Хотя я сомневалась, что он захочет целовать меня после того, как мой глаз стал мишенью для плевка. Мы зашли в лифт, он меня обнял, зарыл нос макушку и бередил мурашей, которые толпами ходили туда-сюда. Остановись, мгновение! Но наш часто ломающийся лифт не слушался и довёз до моего этажа без приключений. Створки лифта разъехались, он ослабил объятия.

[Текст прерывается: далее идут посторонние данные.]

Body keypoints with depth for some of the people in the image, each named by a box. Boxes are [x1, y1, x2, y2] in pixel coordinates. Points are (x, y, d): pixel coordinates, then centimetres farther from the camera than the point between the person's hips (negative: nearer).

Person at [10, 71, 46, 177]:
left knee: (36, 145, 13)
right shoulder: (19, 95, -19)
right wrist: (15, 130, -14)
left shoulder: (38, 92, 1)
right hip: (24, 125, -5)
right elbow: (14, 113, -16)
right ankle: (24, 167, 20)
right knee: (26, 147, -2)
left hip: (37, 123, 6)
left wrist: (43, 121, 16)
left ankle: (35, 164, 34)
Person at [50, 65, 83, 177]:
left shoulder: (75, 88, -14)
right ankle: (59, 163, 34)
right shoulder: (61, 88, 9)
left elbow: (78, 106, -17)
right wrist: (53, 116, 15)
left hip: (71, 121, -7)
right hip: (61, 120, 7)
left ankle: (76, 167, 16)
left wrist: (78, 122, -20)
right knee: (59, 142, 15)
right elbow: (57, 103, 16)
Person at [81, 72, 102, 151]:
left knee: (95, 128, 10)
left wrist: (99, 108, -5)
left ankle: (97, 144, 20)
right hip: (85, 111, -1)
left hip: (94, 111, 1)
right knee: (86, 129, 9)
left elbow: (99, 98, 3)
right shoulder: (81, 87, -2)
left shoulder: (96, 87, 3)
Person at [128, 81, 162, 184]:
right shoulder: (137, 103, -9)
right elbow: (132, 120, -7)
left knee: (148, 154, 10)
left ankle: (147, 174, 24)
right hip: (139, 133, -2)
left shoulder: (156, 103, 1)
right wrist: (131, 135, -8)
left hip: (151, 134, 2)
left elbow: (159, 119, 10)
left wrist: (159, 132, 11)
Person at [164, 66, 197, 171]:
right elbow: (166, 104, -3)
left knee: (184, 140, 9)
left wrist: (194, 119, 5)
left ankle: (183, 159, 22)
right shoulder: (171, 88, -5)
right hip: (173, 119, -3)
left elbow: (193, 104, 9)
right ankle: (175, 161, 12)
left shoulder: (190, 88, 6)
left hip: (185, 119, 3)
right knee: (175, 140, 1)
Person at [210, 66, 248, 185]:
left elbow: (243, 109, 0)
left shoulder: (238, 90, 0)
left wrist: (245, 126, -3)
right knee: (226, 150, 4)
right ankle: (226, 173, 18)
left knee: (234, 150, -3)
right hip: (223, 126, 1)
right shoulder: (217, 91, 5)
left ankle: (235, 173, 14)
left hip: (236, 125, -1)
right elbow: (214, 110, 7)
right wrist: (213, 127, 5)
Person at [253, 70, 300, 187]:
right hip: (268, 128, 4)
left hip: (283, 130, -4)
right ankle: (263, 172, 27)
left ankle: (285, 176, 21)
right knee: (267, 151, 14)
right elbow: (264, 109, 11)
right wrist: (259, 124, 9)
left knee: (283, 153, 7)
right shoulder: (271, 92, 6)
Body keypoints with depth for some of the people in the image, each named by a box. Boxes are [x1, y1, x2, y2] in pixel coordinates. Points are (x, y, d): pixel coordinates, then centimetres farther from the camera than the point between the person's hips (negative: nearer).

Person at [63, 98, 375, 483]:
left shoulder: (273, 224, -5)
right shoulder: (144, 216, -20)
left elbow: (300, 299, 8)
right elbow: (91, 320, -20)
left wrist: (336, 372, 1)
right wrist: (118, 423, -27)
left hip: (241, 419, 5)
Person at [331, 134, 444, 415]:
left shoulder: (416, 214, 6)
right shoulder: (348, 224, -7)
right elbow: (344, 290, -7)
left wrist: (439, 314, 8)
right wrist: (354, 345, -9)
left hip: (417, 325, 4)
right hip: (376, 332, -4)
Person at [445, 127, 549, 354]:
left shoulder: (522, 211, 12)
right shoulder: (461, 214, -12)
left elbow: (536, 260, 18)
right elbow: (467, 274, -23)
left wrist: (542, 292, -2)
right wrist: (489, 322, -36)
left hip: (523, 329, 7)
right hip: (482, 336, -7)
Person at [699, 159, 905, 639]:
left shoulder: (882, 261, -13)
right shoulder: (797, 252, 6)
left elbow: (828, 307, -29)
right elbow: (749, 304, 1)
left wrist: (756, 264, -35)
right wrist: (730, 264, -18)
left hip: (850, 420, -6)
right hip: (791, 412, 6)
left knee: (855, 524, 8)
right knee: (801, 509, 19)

— Спасибо, Артём, это был чудесный вечер, ну, кроме вот, — я показала на глаз, он слабо рассмеялся.
— У меня тоже всё пошло не по плану, — доверительно прошептал он. — Но спасибо за то, что помогла довести до конца.
— Ты что? У тебя всё получилось даже лучше.
Я слышала, что мужчин надо хвалить. Подкидывать в костёр их тщеславия по веточке в виде комплиментов и слов поддержки. Главное, делать это постоянно. И тогда костёр разгорится, можно будет греться от его тепла.
Раньше мне некуда было ветки кидать, но сейчас я делала это искренне, мои слова шли от сердца. А костёр-Артём разрастался. Пока медленно и неохотно, но станет ли он полыхать огромным пожаром, или останется крохотной теплиной, зависело от меня. И стоило помнить, что большой костёр — большое пепелище.
Пока он был огоньком, разведённым в печке из старых газет и лежалых дров. Но улыбался искренне, довольный моей реакцией. На лучшем свидании я не бывала. Их вообще в моей жизни было несколько, и те с Алексеем. А те парни, с которыми меня пыталась свести Леся в универе, после первой встречи на вторую не звали.
Мы уже вышли из лифта, и я мялась у двери.
— Я… пойду тогда, — промямлила я, до самого конца верящая в то, что мне перепадёт кусок сыра. И он меня остановил, а ощущение было, что моё сердце остановилось от его:
— Погоди, Лен, — он тоже мялся, собираясь с духом. — Может ты хочешь жить в нашей квартире?
Это было далеко не то, что я хотела услышать.
— Вместе?
— Нет. Да. Нет. Чёрт, — он вновь опустил лицо в ладони, обнажая разбитые костяшки. — Забудь, я не знаю, что несу. Мне надо идти. Пока.